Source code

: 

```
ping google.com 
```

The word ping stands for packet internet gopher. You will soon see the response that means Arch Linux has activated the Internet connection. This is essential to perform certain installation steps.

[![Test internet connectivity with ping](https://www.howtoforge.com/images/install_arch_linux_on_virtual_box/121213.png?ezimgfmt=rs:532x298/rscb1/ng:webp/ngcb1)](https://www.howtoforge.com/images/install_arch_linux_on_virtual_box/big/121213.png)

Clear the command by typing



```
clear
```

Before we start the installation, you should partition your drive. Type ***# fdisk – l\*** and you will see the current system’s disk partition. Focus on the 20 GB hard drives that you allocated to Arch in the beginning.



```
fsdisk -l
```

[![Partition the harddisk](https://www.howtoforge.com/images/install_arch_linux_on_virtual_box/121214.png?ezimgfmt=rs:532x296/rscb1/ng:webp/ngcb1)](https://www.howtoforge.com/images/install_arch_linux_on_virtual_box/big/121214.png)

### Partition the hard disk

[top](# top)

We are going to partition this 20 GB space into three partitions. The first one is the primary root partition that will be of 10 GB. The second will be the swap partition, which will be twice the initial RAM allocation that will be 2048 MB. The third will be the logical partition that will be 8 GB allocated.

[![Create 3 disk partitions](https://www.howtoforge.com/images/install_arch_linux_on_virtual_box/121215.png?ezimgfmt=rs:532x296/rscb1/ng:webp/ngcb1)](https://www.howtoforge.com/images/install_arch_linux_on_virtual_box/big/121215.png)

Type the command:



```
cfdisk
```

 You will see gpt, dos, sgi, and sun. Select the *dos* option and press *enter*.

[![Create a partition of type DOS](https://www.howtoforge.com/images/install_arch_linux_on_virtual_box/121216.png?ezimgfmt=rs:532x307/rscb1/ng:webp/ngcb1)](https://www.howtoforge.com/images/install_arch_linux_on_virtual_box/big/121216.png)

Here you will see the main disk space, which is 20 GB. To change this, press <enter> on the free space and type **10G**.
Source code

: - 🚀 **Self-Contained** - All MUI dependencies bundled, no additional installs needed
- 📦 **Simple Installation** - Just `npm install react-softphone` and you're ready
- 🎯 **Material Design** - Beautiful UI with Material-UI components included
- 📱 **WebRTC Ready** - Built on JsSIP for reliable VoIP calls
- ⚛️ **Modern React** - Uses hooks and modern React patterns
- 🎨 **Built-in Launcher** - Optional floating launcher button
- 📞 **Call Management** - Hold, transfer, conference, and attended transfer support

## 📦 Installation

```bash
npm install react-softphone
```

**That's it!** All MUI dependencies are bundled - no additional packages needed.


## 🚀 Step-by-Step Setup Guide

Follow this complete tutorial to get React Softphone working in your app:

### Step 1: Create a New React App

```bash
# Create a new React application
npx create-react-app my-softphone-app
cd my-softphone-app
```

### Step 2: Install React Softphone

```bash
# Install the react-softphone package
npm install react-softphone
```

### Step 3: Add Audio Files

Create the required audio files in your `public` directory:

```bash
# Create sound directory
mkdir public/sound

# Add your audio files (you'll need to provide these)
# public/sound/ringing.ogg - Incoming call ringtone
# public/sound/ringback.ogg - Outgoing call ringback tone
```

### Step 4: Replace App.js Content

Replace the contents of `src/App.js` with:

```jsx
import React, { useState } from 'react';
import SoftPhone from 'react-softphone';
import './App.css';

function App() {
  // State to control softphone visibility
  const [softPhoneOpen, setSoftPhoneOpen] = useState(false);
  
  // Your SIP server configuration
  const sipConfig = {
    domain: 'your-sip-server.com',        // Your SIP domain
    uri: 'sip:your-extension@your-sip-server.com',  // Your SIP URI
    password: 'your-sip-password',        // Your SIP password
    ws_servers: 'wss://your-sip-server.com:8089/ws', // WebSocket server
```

▸ **PROBLEM TO WORK ON**
Filter the records, keeping only lines that contain "bundled", and show those lines.

▸ **RESULT OF THIS EXERCISE**
: - 🚀 **Self-Contained** - All MUI dependencies bundled, no additional installs needed
**That's it!** All MUI dependencies are bundled - no additional packages needed.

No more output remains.